What you will do: Where the word "This" appears in a line below, copy the whole line.

Task data:
= Beginning of Section =

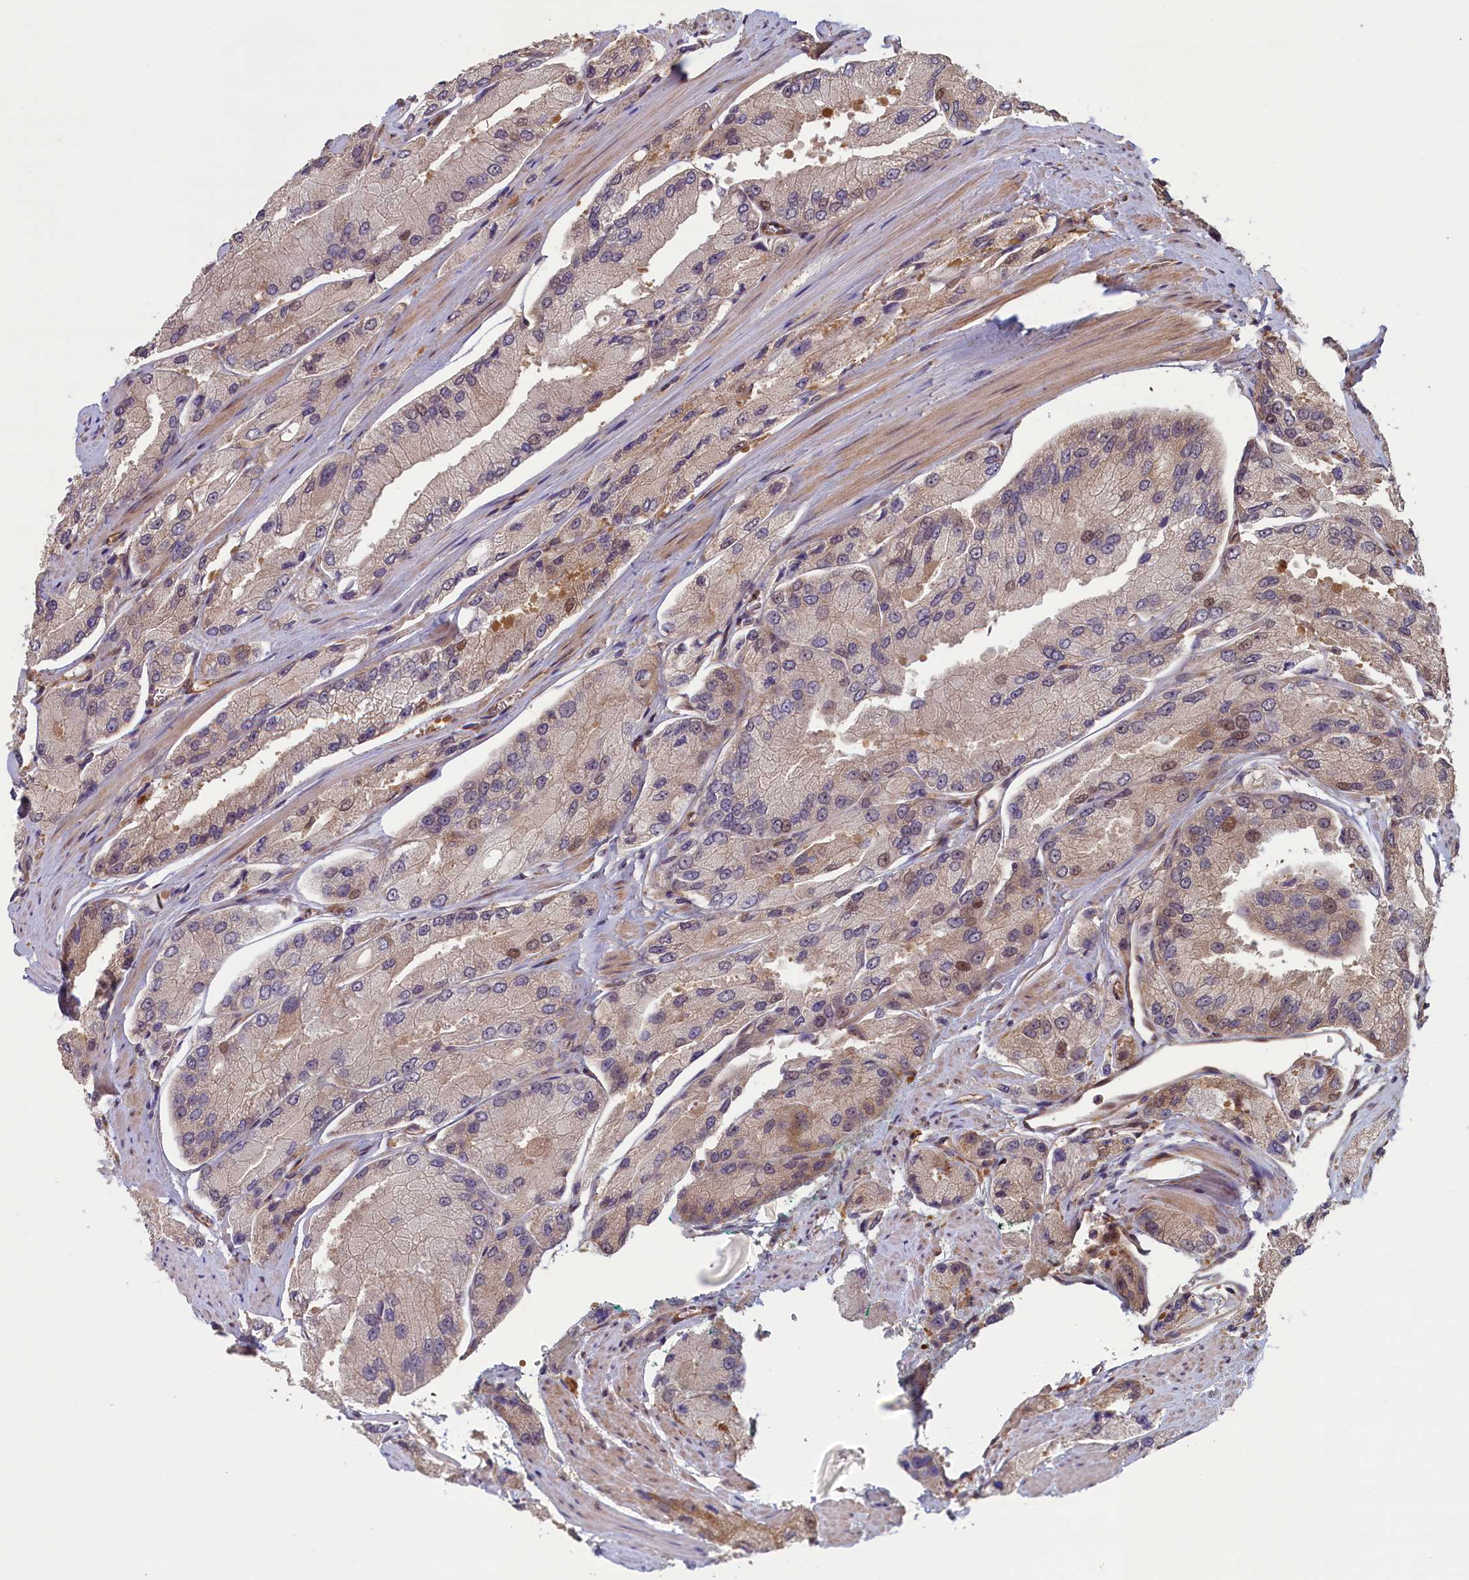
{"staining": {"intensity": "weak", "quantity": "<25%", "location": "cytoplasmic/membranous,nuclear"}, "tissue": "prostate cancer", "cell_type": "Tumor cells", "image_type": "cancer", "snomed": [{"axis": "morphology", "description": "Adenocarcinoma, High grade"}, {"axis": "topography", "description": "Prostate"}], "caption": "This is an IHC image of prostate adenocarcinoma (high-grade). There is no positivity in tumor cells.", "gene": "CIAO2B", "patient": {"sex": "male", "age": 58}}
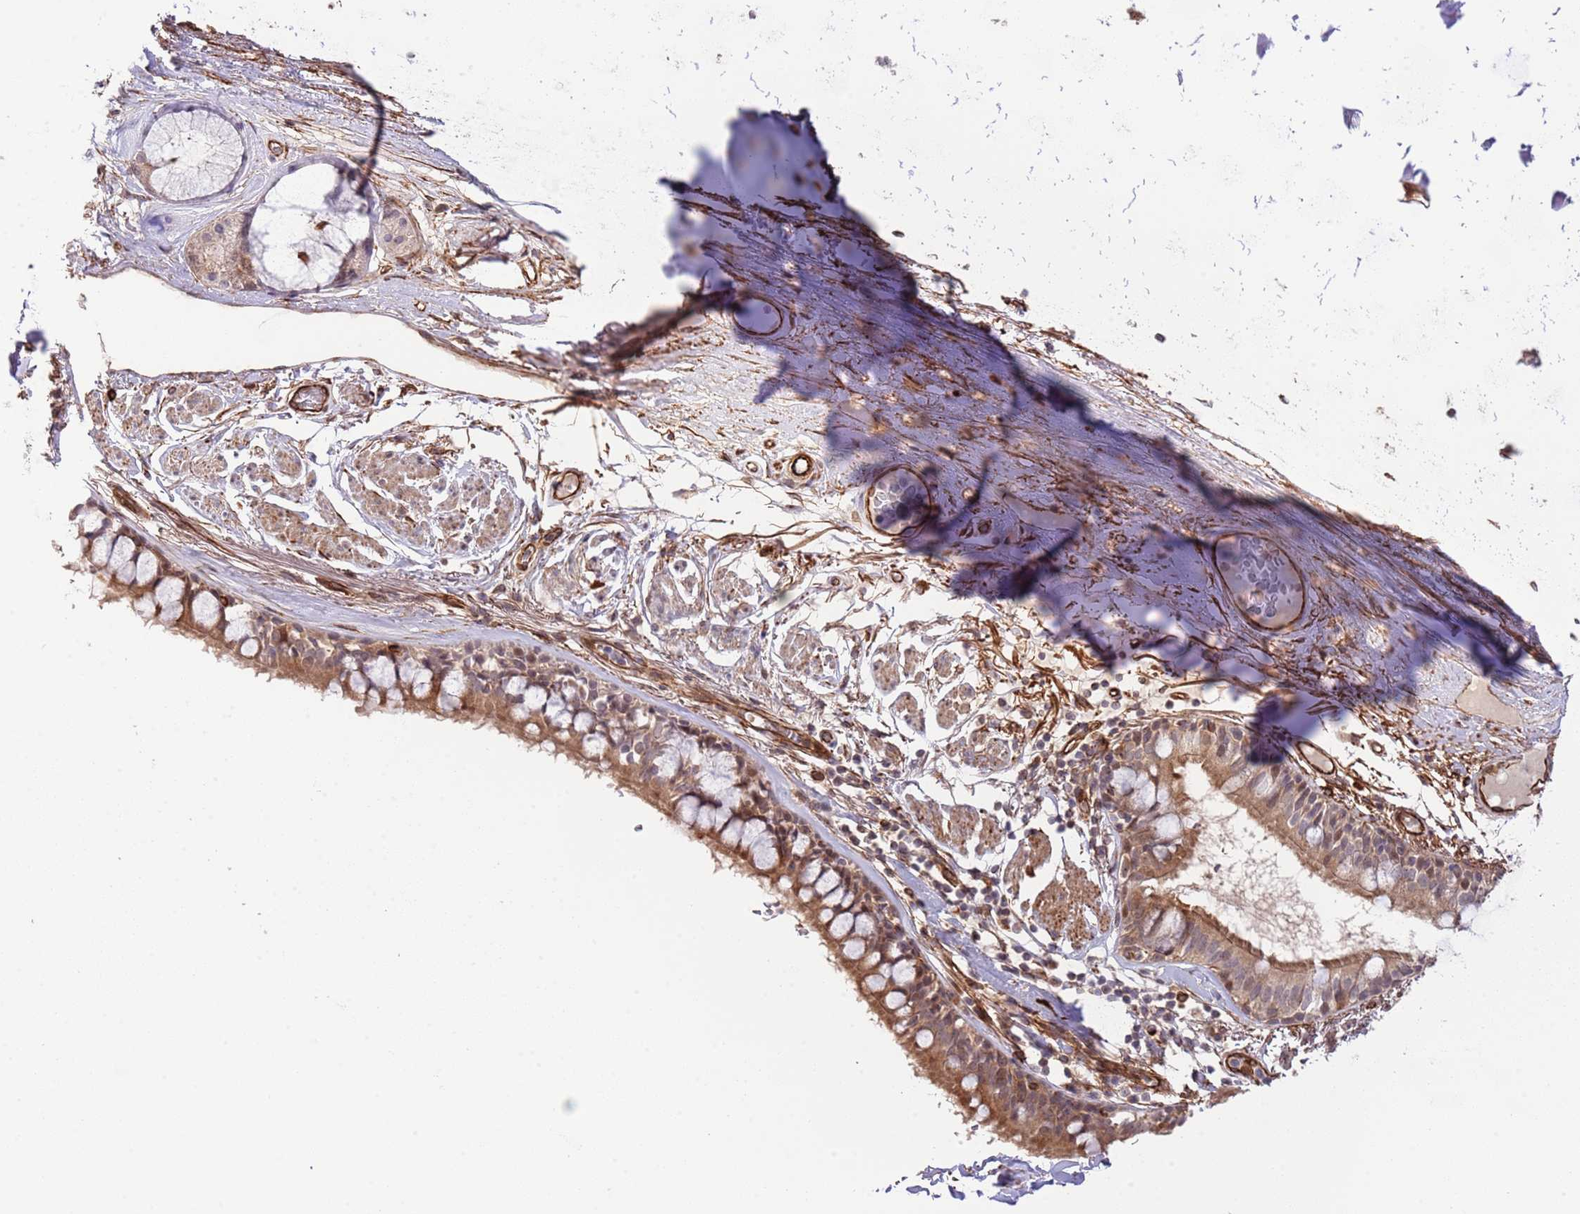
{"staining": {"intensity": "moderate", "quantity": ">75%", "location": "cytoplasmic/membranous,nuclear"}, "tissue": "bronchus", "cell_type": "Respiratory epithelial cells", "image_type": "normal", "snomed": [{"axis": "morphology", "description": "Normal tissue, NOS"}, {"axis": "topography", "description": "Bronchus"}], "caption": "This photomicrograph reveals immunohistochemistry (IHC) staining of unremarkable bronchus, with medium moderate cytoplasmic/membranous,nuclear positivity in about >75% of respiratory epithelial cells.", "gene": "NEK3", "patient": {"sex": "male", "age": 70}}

= End of Section =
= Beginning of Section =

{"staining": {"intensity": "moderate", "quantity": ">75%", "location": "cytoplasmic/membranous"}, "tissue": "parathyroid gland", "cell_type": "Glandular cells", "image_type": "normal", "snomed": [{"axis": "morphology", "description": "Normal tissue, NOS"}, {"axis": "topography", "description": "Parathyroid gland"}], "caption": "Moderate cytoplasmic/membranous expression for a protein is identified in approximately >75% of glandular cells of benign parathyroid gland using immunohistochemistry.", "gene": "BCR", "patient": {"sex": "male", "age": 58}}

= End of Section =

Response to the exercise:
{"staining": {"intensity": "weak", "quantity": "<25%", "location": "cytoplasmic/membranous,nuclear"}, "tissue": "prostate cancer", "cell_type": "Tumor cells", "image_type": "cancer", "snomed": [{"axis": "morphology", "description": "Adenocarcinoma, High grade"}, {"axis": "topography", "description": "Prostate"}], "caption": "This is an IHC image of prostate adenocarcinoma (high-grade). There is no positivity in tumor cells.", "gene": "CIAO2B", "patient": {"sex": "male", "age": 58}}
{"staining": {"intensity": "moderate", "quantity": ">75%", "location": "cytoplasmic/membranous,nuclear"}, "tissue": "bronchus", "cell_type": "Respiratory epithelial cells", "image_type": "normal", "snomed": [{"axis": "morphology", "description": "Normal tissue, NOS"}, {"axis": "topography", "description": "Bronchus"}], "caption": "This photomicrograph reveals immunohistochemistry (IHC) staining of unremarkable bronchus, with medium moderate cytoplasmic/membranous,nuclear positivity in about >75% of respiratory epithelial cells.", "gene": "NEK3", "patient": {"sex": "male", "age": 70}}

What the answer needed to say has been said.